Stock News 2010: 6 firms challenge SM bid for Boni South

A Philippine Air Force Puma Helicopter carryin...Image via Wikipedia
SIX FIRMS have expressed interest in challenging the unsolicited bid of SM Land Inc. to develop the 33.1-hectare Bonifacio South property.

Ayala Land Inc., Filinvest Land Inc., Jones Lang La Salle Leechiu, Megaworld Corp., Robinsons Land Corp. and Rockwell Land Corp. all bought bidding documents for the project, according to Aileen Zosa, executive vice president and spokesperson of the Bases Conversion and Development Authority.

Of the six that purchased the terms of reference for the eligibility requirements, she said three companies—Ayala, Filinvest and Rockwell—sent representatives to the pre-eligibility conference last September 3.

Daewoo International was also present at the conference, but did not buy the eligibility documents, she said.
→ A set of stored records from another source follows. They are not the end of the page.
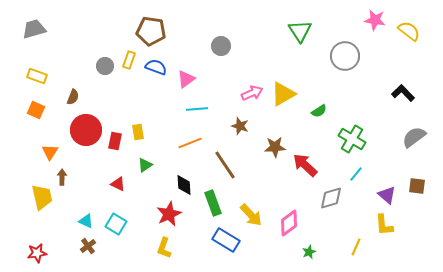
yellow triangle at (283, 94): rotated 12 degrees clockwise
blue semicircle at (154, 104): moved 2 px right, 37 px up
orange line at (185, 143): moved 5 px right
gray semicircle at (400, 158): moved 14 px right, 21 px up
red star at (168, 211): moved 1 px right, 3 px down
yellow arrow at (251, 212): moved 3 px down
SM Land was likewise in the conference.

“These developments are strong indications of the confidence of private business in the Philippine real estate market and in the Aquino government as a whole,” Zosa said in a statement issued yesterday.

The property up for development is made up of parcels of land currently occupied by the Army Support Command (Ascom) and Special Services Unit (SSU) of the Philippine Army and the Bonifacio Naval Station (BNS) and Philippine Marine Corps (PMC) of the Philippine Navy.
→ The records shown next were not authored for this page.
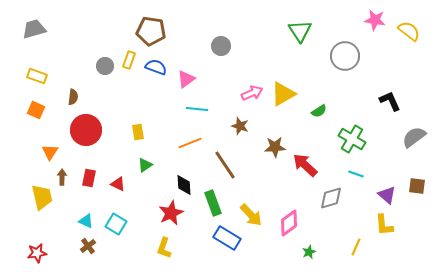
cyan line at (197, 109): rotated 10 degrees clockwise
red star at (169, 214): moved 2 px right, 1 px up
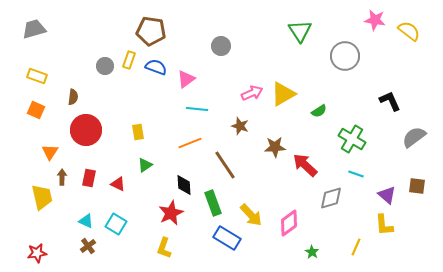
green star at (309, 252): moved 3 px right; rotated 16 degrees counterclockwise
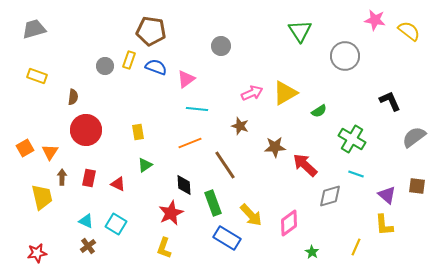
yellow triangle at (283, 94): moved 2 px right, 1 px up
orange square at (36, 110): moved 11 px left, 38 px down; rotated 36 degrees clockwise
gray diamond at (331, 198): moved 1 px left, 2 px up
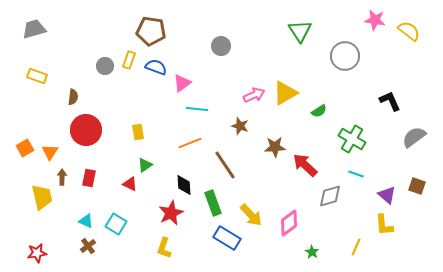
pink triangle at (186, 79): moved 4 px left, 4 px down
pink arrow at (252, 93): moved 2 px right, 2 px down
red triangle at (118, 184): moved 12 px right
brown square at (417, 186): rotated 12 degrees clockwise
The Bonifacio South master plan provided for the development of the BNS/PMC/Ascom/SSU area into a medium- to high-density residential and mix-use complex, with a strong institutional component and a maximum allowable gross floor area of 1.36 million square meters.

The entire property is located along Lawton Avenue, separated from the Jusmag property by the National Mapping and Resource Information Authority area and a six-hectare strip of land retained by the Philippine Army.

SM Land’s unsolicited proposal for the development of the property offered an upfront cash payment of P2 billion upon signing of the joint-venture contract with the Bases Convertion and Development Authority (BCDA).

The property developer likewise committed yearly revenues amounting to P25.9 billion for 20 years for a present value of P36,900 a square meter.

Apart from these commitments, SM Land also offered to advance the funds needed to replace the military facilities that would be affected by the development. No amount was pegged for this part of the venture as the BCDA was still reviewing how much the transfer would cost.

Zosa said that for SM Land to get the project, it should match the best offer to be made by the challengers. If SM Land is unable to match, the company with the best technical and financial proposals will be awarded the contract.